W Turcji tespih potrafi powiedzieć bardzo wiele o jego właścicielu. Można z niego wyczytać status społeczny posiadacza, ale także poglądy czy też nawet cechy osobowości. Te modlitewne sznury różnią się materiałem, z którego wykonane są koraliki, ich wielkością oraz liczbą, a także harmonią kolorów oraz dźwięków, które wydobywają z siebie w trakcie używania. Co najdziwniejsze, podobno najbardziej szlachetne tespihy to te, które cechują się największą prostotą. Muzułmanie stronią jednak od tanich i jaskrawych paciorków, które można kupić w sklepach dla turystów. Tureccy mężczyźni mają w zwyczaju mówić, że tespih to nie ich biżuteria, lecz towarzysz życia.
Niestety w dobie postępu technicznego dłonie młodych mężczyzn w Turcji coraz częściej zajmują iPody, smartfony i tablety, w uboższych i bardziej konserwatywnych częściach kraju w rękach muzułmanów wciąż dominuje sznur paciorków. Dlatego Turcy chętnie korzystają z postępu techniki, kupując elektroniczny tespih, który nakłada się na palec a następnie, naciskając guzik, odlicza wypowiedziane atrybuty Allaha.
Dziś największym producentem tasbiḥów są... Chiny. Komercjalizacja i globalizacja religii w zakresie produkcji, handlu i dystrybucji międzynarodowej nie zna granic.
A może i tych chrześcijańskich?
Październik kończył odmawiać różaniec
złote liście walca tańczyły pod niebem
oderwane ze splecionych warkoczy brzóz
wiernych przyjaciółek
którym od lat powierzam sekrety
jesienne obłoki
obejmowały chłodnymi ramionami
moją zalęknioną troskę
skrywaną w oczekiwaniu serca
i nagle stał się cud
maleńka istotka poruszyła serca
wiele kochających serc
sprawiła, że zwilgotniały niejedne powieki
Księżniczka z najpiękniejszej baśni
Natalia z obłoków miłości...
wiersze Basi Wójcik
Różaniec to też nazwa modlitwy chrześcijańskiej znanej już w czasach średniowiecza.
Protestanci odrzucają różaniec.
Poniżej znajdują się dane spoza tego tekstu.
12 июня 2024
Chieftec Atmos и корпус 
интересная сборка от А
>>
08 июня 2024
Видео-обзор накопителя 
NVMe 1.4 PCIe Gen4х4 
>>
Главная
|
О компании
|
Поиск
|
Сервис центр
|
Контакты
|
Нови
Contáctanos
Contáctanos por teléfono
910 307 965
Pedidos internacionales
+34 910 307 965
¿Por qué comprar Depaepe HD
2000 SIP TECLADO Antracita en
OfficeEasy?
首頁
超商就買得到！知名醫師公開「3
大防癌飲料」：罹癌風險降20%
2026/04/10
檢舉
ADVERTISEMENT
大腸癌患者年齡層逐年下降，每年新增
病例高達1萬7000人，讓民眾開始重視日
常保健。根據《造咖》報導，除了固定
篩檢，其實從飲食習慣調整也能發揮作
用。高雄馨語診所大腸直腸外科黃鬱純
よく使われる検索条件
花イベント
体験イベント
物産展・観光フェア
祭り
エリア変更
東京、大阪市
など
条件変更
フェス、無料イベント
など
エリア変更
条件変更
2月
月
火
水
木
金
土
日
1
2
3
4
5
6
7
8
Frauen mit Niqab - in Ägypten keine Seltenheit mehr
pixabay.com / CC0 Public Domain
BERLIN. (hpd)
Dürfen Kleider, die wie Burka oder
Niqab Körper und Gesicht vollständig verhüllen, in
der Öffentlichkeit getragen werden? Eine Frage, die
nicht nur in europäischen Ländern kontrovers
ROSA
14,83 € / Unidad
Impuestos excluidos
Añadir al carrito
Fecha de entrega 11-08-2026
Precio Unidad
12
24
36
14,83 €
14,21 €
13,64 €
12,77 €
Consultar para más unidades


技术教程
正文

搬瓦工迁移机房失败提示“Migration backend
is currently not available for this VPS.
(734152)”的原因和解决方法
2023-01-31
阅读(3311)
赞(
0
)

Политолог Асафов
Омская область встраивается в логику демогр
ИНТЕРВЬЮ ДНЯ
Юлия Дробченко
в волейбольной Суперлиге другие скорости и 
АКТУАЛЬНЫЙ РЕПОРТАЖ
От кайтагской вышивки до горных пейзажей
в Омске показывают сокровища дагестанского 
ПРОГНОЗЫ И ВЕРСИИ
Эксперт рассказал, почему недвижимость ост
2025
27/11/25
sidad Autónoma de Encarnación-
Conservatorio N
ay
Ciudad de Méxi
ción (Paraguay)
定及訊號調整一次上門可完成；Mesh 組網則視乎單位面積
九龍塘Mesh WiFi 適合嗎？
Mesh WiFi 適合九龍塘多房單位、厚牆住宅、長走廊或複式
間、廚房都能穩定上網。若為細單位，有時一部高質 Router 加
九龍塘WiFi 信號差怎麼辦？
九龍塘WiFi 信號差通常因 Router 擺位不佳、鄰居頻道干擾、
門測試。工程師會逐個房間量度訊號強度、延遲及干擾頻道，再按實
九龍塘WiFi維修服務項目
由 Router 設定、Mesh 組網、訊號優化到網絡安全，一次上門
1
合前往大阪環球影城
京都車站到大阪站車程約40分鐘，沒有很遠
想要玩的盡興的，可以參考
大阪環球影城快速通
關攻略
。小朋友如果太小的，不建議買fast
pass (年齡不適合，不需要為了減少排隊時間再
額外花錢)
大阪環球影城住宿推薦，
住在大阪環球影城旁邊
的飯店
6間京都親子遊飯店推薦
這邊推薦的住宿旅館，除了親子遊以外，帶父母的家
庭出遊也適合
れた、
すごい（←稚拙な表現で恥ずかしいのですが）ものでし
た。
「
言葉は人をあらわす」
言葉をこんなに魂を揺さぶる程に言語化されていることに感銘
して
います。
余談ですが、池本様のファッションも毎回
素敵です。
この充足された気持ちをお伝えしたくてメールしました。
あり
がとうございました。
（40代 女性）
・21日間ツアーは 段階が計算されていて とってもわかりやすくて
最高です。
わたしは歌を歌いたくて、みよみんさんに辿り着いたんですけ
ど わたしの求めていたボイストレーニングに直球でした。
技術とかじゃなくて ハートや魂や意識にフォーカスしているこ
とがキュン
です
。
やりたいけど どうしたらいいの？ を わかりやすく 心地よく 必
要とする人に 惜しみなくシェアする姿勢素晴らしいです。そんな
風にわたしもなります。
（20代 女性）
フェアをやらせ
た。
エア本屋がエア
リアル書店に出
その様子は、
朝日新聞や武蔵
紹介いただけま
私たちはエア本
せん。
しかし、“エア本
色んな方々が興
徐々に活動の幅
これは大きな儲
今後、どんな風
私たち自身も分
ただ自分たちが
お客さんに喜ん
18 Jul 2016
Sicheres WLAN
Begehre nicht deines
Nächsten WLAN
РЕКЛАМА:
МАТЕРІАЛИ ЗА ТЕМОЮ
O powodach nie będę pisać.
Istnieją jednak protestanckie odmiany modlitwy różańcowej praktykowane jednak przez nielicznych. Są dwie takie modlitwy.
Różaniec Luterański, inaczej Luterański Różaniec Postny lub Jezusowy. Początki tej modlitwy można już znaleźć u Marcina Chemintza, niemieckiego luterańskiego teologa z XVI wieku. Wygląda podobnie jak różaniec katolicki, z tym, że zamiast Zdrowaś Mario odmawia się Modlitwę Jezusową: Panie Jezu Chryste, Synu Boży, zmiłuj się nade mną grzesznikiem.
Różaniec anglikański, czyli tak zwany różaniec episkopalny. Powstał w 1980 roku w Kościele episkopalnym w USA z inspiracji Lynna Baumana.
Anglikański Różaniec składa się z krzyżyka i 33 paciorków, które symbolizują 33 lata Pana Jezusa Chrystusa na ziemi. Składa się z czterech części (4 tygodnie w miesiącu) jednego dużego paciorka i siedmiu małych, które symbolizują 7 dni tygodnia, a 28 małych paciorków razem symbolizują najkrótszy miesiąc. Cztery duże paciorki mogą symbolizować 4 Ewangelie i Czterech Ewangelistów.
Modlitwa rozpoczyna się znakiem krzyża i wezwaniem: Boże, wejrzyj ku wspomożeniu memu. Panie, pośpiesz ku ratunkowi memu. Chwała Ojcu…
Następnie odmawia się 4 razy: Święty Boże, Święty Mocny, Święty Nieśmiertelny, zmiłuj się nad nami oraz 28 razy: Panie Jezu Chryste, Synu Boży, zmiłuj się nade mną, grzesznikiem. Na zakończenie odmawia się: Ojcze nasz i Błogosławmy Panu. Bogu niech będą dzięki.